[EXERCISE DESCRIPTION]:
Please arrange the rows as a JSON list of strings, one string per line, starting at the line that contains "table_cell [546, 490, 706, 530]" and ending at the line that contains "table_cell [111, 1234, 545, 1274]", with both of those lines included and blank lines left out.

__________

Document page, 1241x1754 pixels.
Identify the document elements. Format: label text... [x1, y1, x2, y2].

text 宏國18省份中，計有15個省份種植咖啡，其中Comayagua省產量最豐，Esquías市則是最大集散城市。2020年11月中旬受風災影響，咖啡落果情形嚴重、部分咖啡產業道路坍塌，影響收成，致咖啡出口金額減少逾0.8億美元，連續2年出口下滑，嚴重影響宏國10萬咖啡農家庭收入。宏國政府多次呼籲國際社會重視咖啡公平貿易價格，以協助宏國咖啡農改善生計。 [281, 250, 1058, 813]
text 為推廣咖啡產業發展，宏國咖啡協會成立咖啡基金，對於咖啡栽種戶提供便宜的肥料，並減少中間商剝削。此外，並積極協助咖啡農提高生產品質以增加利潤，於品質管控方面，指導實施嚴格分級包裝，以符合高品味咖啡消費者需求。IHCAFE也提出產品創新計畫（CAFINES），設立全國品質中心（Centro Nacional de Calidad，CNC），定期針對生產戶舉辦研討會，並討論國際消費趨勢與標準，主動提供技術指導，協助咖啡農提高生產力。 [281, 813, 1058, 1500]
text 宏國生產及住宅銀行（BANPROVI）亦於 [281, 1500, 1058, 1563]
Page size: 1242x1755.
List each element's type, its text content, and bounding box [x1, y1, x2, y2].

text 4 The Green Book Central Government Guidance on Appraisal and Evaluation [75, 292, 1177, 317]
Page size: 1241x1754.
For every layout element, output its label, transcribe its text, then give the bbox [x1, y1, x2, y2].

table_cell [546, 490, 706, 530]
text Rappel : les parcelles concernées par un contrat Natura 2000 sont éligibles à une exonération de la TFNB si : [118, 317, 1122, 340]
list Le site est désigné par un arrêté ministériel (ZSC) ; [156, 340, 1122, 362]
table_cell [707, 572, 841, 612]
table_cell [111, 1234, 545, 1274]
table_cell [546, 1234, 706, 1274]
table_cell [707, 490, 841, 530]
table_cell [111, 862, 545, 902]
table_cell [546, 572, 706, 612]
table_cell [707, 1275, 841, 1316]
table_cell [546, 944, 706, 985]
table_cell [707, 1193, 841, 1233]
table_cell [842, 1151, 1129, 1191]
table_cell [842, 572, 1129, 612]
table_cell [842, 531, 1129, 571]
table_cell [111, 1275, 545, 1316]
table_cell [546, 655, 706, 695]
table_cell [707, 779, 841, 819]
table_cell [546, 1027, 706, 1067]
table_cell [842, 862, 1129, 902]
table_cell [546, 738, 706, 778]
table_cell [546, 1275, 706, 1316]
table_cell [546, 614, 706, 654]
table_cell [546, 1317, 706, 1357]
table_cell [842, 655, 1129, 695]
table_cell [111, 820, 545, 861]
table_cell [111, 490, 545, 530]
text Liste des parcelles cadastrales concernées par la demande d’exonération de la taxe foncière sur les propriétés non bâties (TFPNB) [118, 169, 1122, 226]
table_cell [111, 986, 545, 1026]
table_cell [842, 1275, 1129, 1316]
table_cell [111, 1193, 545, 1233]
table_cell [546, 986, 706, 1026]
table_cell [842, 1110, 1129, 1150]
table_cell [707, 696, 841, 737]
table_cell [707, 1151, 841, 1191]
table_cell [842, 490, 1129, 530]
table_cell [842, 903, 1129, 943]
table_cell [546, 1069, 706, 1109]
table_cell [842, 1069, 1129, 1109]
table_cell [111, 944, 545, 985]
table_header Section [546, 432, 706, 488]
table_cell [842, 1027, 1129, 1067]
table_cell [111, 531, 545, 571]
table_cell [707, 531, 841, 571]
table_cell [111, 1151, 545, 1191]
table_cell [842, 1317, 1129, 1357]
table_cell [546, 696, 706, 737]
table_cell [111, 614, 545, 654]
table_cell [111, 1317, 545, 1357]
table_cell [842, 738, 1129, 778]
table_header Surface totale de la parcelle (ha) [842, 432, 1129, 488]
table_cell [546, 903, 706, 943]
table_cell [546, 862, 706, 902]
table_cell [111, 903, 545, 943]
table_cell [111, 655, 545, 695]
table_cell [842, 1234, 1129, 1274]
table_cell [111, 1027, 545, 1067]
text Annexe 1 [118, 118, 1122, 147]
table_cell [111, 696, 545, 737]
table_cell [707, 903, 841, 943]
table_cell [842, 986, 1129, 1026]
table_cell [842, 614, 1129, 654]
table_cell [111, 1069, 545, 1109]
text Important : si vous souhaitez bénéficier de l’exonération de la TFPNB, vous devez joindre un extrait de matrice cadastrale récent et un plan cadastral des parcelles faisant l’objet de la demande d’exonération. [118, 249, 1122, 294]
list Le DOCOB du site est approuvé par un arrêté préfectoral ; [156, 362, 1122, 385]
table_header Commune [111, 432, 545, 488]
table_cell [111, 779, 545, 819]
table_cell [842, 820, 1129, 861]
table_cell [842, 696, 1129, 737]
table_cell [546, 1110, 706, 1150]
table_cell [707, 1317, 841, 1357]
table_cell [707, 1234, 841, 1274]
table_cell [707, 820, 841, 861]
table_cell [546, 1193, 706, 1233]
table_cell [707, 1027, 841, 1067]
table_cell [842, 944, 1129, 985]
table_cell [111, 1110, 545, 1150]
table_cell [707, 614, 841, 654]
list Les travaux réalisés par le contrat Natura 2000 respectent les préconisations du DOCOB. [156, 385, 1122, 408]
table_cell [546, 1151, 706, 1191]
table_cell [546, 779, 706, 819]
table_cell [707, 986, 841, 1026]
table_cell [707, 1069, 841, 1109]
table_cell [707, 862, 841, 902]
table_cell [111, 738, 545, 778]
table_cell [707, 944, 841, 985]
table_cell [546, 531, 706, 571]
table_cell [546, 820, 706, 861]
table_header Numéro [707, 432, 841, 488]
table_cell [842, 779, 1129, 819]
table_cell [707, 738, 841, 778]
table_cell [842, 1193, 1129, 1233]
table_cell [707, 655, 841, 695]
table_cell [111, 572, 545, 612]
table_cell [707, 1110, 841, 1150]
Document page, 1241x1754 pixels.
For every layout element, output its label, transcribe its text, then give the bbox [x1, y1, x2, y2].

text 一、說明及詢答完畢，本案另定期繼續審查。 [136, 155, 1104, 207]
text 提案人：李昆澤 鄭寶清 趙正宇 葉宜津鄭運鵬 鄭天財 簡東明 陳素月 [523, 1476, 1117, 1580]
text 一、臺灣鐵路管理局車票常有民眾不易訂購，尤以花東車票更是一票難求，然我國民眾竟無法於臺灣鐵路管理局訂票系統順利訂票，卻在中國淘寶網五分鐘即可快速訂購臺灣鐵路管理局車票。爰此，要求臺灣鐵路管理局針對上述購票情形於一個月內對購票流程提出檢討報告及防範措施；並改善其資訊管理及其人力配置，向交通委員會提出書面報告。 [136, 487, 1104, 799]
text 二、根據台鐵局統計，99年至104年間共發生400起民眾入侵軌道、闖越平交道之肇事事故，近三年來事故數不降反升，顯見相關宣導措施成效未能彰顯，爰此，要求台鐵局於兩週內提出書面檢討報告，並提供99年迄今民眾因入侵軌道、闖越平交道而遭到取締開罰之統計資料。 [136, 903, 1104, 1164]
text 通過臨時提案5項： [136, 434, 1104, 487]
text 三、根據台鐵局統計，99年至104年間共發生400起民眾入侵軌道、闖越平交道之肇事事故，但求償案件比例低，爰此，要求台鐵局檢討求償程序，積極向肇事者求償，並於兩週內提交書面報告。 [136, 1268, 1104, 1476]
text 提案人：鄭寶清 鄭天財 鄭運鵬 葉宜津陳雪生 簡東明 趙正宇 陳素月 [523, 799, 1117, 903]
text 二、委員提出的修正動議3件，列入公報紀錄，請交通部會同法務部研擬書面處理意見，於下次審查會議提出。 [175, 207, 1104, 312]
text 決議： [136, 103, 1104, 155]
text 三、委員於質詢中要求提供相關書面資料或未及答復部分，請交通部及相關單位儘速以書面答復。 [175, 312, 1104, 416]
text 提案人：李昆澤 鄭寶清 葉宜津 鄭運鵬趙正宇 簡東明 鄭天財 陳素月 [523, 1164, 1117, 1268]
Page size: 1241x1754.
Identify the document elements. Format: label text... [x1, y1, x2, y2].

__________

[REPLY TO THE EXERCISE]:
[
  "table_cell [546, 490, 706, 530]",
  "text Rappel : les parcelles concernées par un contrat Natura 2000 sont éligibles à une exonération de la TFNB si : [118, 317, 1122, 340]",
  "list Le site est désigné par un arrêté ministériel (ZSC) ; [156, 340, 1122, 362]",
  "table_cell [707, 572, 841, 612]",
  "table_cell [111, 1234, 545, 1274]"
]